What prevents this series from achieving perfection is that Park Chan-wook hands off directorial duties for the back half of the season (although it should be noted he does maintain writing credits after the initial trio). The first three episodes are likely locks for various Emmy nominations. However, as soon as Fernando Meirelles (“City of God“) and Marc Munden (“The Secret Garden”) take over directorial duties, “The Sympathizer” falters. What was once enthralling becomes merely competent; most of all, the latter two directors lack Park’s audacious levity.

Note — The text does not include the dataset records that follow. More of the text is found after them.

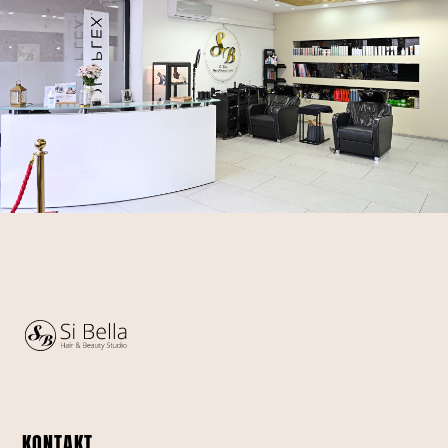
KONTAKT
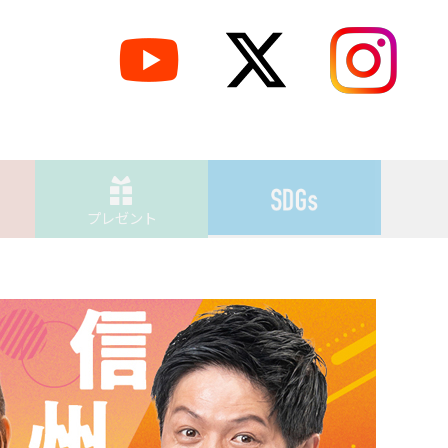
プレゼント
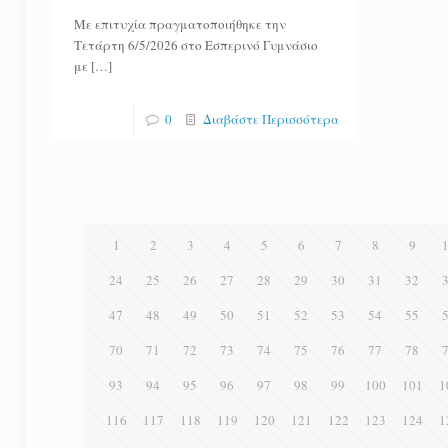
Με επιτυχία πραγματοποιήθηκε την
Τετάρτη 6/5/2026 στο Εσπερινό Γυμνάσιο
με
[…]
0
Διαβάστε Περισσότερα
1
2
3
4
5
6
7
8
9
24
25
26
27
28
29
30
31
32
47
48
49
50
51
52
53
54
55
70
71
72
73
74
75
76
77
78
93
94
95
96
97
98
99
100
101
1
116
117
118
119
120
121
122
123
124
1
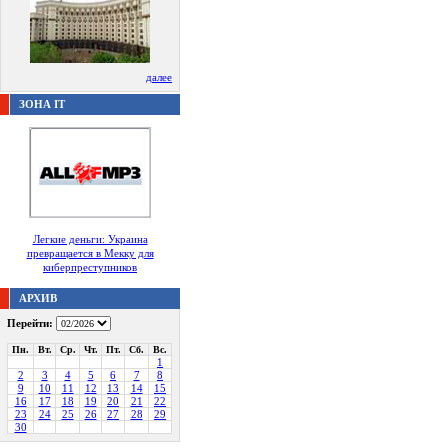
далее
ЗОНА IT
Легкие деньги: Украина
превращается в Мекку для
киберпреступников
АРХИВ
Перейти:
Пн.
Вт.
Ср.
Чт.
Пт.
Сб.
Вс.
1
2
3
4
5
6
7
8
9
10
11
12
13
14
15
16
17
18
19
20
21
22
23
24
25
26
27
28
29
30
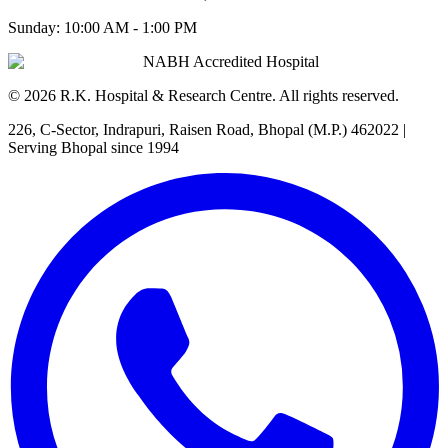
Sunday:
10:00 AM - 1:00 PM
NABH Accredited Hospital
©
2026
R.K. Hospital & Research Centre
. All rights reserved.
226, C-Sector, Indrapuri, Raisen Road, Bhopal (M.P.) 462022
|
Serving Bhopal since 1994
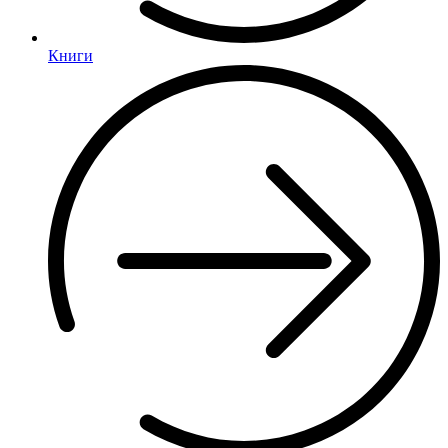
Книги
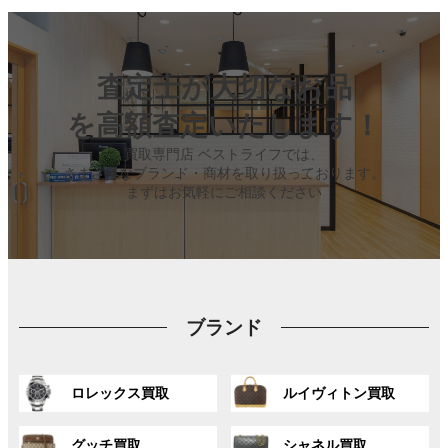
査定士が大切なお品
を高額査定いたします！
買取専門店 ベストライフでは、
さまざまなブランド・商材を取り扱っております。
まずはお気軽にご相談ください
ブランド
グ
グ
ロレックス買取
ルイヴィトン買取
ル
ル
ー
ー
グ
グ
プ
プ
グッチ買取
シャネル買取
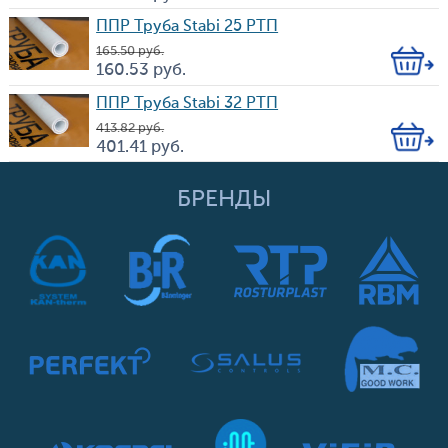
Цена
во
ППР Труба Stabi 25 РТП
165.50
руб.
Кол-
160.53
руб.
Цена
во
ППР Труба Stabi 32 РТП
413.82
руб.
Кол-
401.41
руб.
Цена
во
БРЕНДЫ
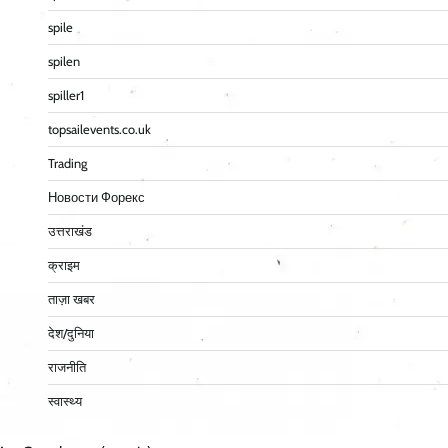
spile
spilen
spiller1
topsailevents.co.uk
Trading
Новости Форекс
उत्तराखंड
क्राइम
ताज़ा खबर
देश/दुनिया
राजनीति
स्वास्थ्य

Nonetheless, “The Sympathizer” is a riveting watch, not just because it features front and center the experiences of Vietnamese citizens—those who fled and those who stayed behind—but because it offers a vantage point into how the American immigrant experience thoroughly bamboozles the mind; how both loss and good fortune are slippery slopes into reactionary politics; and the gruesome, eternal ripple effects of war. Grainy red text, a quote from Nguyen’s novel, appears on the screen in the first episode: “All wars are fought twice. The first time on the battlefield, the second in memory.” The audience is fortunate enough to witness both.
All episodes screened for review. Premieres on April 14th.